Jan 14, 2014; Los Angeles, CA, USA; Cleveland Cavaliers shooting guard Dion Waiters (3), center Anderson Varejao (17), small forward Luol Deng (9) and point guard Kyrie Irving (2) walk off the court in the fourth quarter of the game against the Los Angeles Lakers at Staples Center. Cleveland Cavaliers won 120-118. Mandatory Credit: Jayne Kamin-Oncea-USA TODAY Sports

Cleveland Cavaliers: The Financial Picture Moving Forward

After a season of frustration, the Cleveland Cavaliers’ fans, and front office, are looking forward to a summer that will hopefully bring about change.  With a productive summer, the Cavaliers could force themselves into the conversation of relevant teams.

Just last summer, the Toronto Raptors, Atlanta Hawks, Charlotte Bobcats, and Detroit Pistons were afterthoughts on the NBA landscape.  Each in their own way made moves to try and gain relevance.  Now?  The Raptors purged themselves of the bloated contracts for Andrea Bargnani and Rudy Gay, won their division, and are competing against a more seasoned (read: old) Brooklyn Nets team.  Atlanta made a late season push to make the playoffs and are giving the top seeded Indiana Pacers a serious run for their money up 2-1 in the series.  The Bobcats were the laughing stock of the league for signing Al Jefferson, but changed into one of the top defensive teams.  And Detroit…let’s not talk about Detroit…their fans have already suffered enough through a season of Brandon Jennings and Josh Smith.

The Cavaliers have a nice foundation of young players, but desperately need a solid summer of roster moves to matter again.  Of course, the big potential target for Cleveland is LeBron James. That is, if he opts out of his current contract.  Assuming LeBron wants to sign in Cleveland, the options moving forward are incredibly simple…do anything that is needed to create the necessary space to sign LeBron.  But if LeBron isn’t an option, then the situation in Cleveland becomes a little more tricky.

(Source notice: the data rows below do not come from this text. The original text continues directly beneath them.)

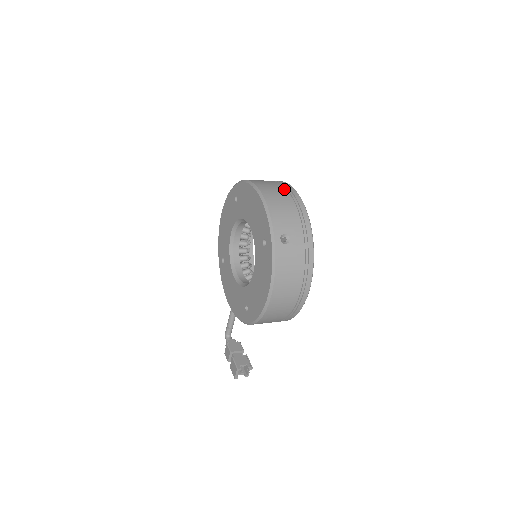
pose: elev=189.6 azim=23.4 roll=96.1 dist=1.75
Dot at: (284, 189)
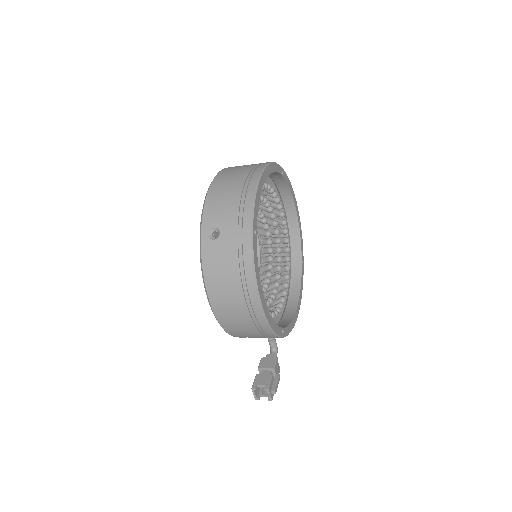
Dot at: (247, 172)
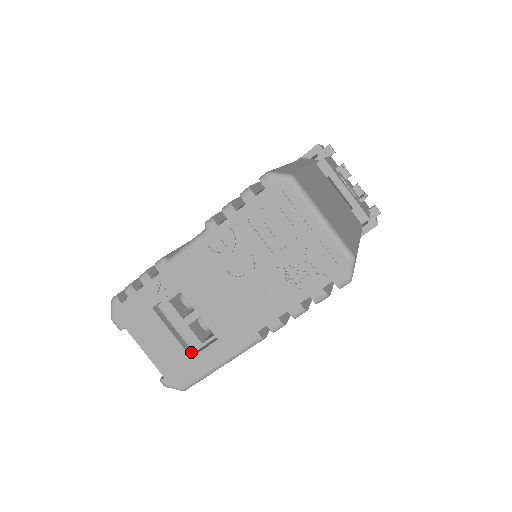
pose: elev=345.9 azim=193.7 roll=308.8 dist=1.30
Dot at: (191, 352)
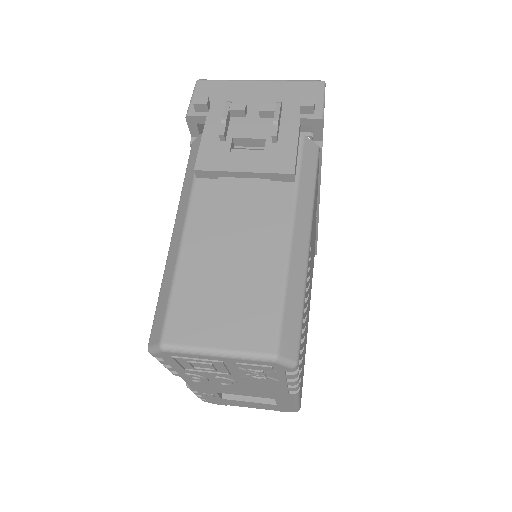
Dot at: (274, 399)
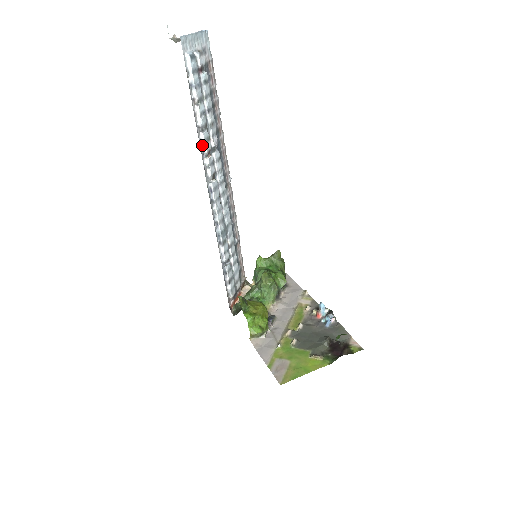
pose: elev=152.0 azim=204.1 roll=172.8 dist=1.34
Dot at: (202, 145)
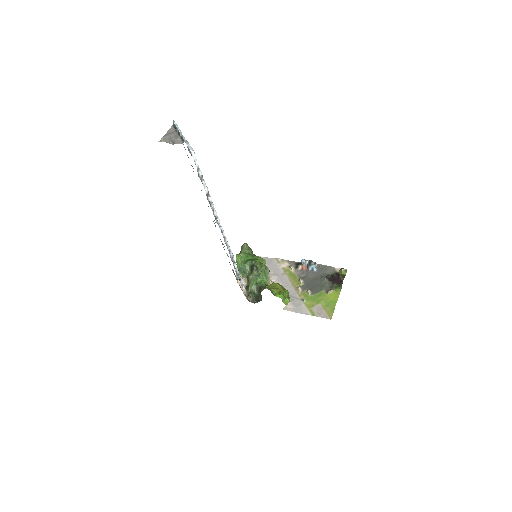
Dot at: (211, 205)
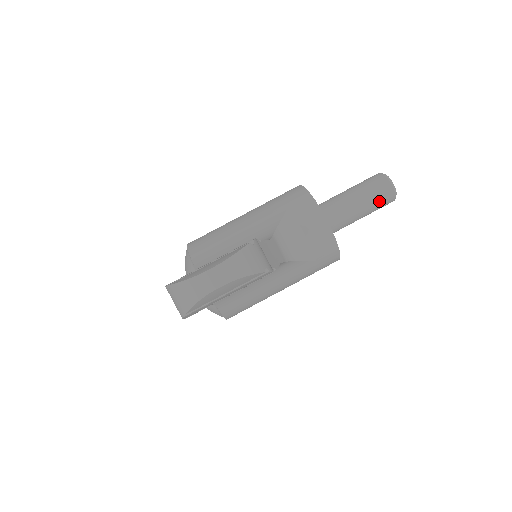
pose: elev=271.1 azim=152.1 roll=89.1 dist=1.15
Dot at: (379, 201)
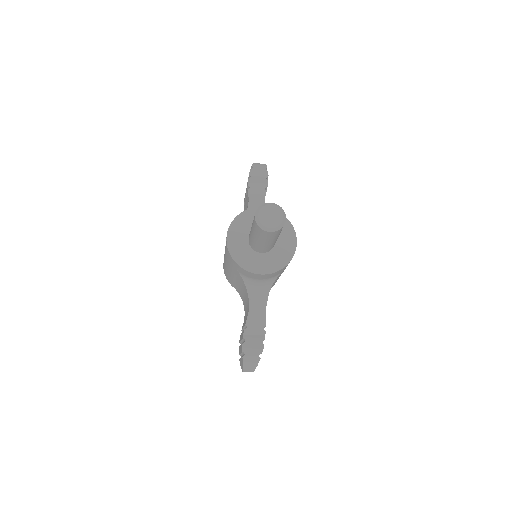
Dot at: (276, 235)
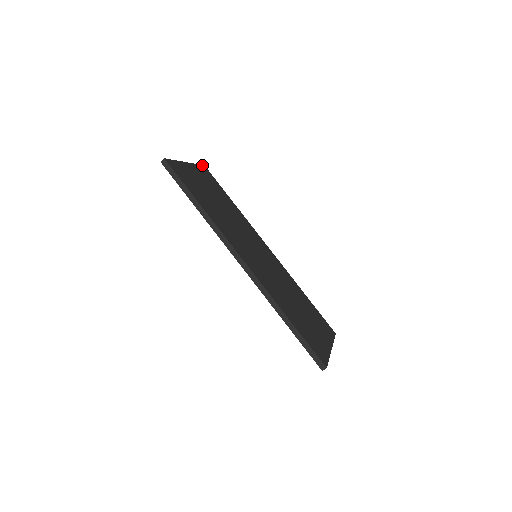
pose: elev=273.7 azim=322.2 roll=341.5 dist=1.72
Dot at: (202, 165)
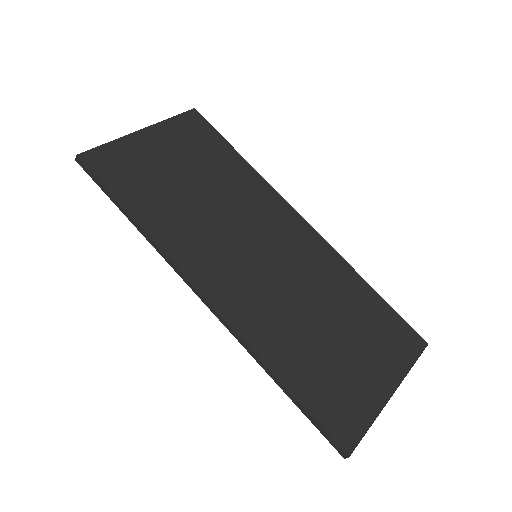
Dot at: (187, 111)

Based on information provided by CBA expert, Larry Coon, the 2014-2015 salary cap is expected to be roughly $63.2 million, an increase of $4.5 million from this season.  The luxury tax is also expected to make a significant jump to $77 million.

Currently, the Cavaliers have seven players on guaranteed contracts for next season:

Kyrie Irving – $7.45 million

Jarrett Jack – $6.3 million

Anthony Bennett – $5.56 million

Tristan Thompson – $5.42 million

Dion Waiters – $4.06 million

Tyler Zeller – $1.7 million

Sergey Karasev – $1.5 million

For these seven players, the Cavaliers have committed $32 million in salary. With a figure as low as this, the Cavaliers have the opportunity to have over $30 million in cap space.

Sadly, it’s not that simple. Luol Deng alone has a cap hold of roughly $19 million, which would cut deeply into the teams available salary space.  This doesn’t even consider the cap holds for Spencer Hawes (roughly $7.4 million), or the unguaranteed contracts for Anderson Varejao ($9.8 million), Alonzo Gee ($3.25 million) and Scotty Hopson ($2.45 million).

Deng, Hawes, Varejao, Gee, and Hopson currently would count towards roughly $41.9 million for Cleveland….which would leave the Cavaliers with no available cap space.

Varejao, Gee and Hopson could be traded to teams that are looking to cut salary (they would then be immediately waived), while the cap holds for Deng and Hawes can be waived at any time (this would remove Cleveland’s bird rights for each player).

All-in-all, the Cavaliers could be significant players in free agency and on the trade market. But with pressure mounting for immediately progress, will they be able to mirror the current success of Toronto, Atlanta and Charlotte, or take a significant step backwards like Detroit?